YOUR GOAL:
Can you pull out every line of the entries below that contains the word "Helen"? Count a match only when the capitalization is the same.

RECORD EXTRACTS:
=== Begin Enclosure ===
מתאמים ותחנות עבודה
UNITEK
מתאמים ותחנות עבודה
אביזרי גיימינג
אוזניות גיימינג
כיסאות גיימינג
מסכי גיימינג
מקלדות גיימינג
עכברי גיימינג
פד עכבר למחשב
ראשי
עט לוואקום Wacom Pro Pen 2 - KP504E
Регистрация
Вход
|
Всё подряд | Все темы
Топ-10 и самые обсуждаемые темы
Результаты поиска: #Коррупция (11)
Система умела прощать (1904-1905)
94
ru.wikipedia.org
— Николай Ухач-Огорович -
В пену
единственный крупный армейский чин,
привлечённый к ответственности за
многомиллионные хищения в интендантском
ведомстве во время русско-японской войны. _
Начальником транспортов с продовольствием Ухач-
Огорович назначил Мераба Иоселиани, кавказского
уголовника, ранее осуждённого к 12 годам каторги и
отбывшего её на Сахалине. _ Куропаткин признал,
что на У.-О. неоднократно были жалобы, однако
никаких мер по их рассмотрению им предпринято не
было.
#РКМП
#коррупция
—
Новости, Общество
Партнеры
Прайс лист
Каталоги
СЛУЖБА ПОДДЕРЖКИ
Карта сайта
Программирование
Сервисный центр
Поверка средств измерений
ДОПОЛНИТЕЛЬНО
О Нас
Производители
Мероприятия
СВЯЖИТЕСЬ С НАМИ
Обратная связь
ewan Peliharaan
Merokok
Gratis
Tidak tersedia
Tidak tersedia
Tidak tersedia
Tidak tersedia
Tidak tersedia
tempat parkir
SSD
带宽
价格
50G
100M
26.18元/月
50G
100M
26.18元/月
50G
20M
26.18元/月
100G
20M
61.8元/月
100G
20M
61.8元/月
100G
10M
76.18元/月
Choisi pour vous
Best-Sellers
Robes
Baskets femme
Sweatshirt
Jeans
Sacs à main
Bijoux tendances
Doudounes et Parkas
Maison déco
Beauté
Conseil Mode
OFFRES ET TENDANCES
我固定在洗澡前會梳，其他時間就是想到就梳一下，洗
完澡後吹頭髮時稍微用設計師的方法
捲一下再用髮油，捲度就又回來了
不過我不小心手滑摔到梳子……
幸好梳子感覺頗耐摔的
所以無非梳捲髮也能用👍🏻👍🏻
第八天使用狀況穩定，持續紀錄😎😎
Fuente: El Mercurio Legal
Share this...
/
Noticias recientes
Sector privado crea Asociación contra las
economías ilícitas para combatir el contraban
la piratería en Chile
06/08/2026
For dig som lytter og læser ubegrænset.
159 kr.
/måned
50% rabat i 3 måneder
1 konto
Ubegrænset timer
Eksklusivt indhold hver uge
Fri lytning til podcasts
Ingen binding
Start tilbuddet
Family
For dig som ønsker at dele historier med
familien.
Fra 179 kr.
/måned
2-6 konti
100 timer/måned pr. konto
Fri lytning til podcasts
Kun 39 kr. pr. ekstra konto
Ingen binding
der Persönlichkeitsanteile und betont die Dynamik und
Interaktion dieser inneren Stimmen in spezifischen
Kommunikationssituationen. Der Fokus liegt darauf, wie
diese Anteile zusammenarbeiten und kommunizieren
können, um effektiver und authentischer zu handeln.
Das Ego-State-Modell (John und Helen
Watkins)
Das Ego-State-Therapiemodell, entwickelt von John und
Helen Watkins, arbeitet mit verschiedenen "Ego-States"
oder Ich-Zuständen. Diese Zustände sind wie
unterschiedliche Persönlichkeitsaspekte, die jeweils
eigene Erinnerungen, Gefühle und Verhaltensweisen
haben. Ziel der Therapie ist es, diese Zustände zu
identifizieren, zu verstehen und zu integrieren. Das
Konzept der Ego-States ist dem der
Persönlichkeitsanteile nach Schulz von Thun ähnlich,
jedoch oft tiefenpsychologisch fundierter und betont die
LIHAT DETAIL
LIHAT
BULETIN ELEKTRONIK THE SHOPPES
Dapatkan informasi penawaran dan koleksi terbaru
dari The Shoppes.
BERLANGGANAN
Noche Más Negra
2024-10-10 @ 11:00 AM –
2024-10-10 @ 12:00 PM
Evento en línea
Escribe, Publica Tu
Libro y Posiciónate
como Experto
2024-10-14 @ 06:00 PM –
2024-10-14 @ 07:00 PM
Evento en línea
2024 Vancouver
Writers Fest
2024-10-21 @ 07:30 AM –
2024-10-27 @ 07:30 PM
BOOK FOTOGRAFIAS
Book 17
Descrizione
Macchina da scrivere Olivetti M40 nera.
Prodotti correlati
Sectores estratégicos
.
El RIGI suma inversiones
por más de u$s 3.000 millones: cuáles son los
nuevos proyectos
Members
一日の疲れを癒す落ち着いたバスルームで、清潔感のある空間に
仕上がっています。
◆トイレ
=== End Enclosure ===
YOUR RESPONSE:
Das Ego-State-Modell (John und Helen
Helen Watkins, arbeitet mit verschiedenen "Ego-States"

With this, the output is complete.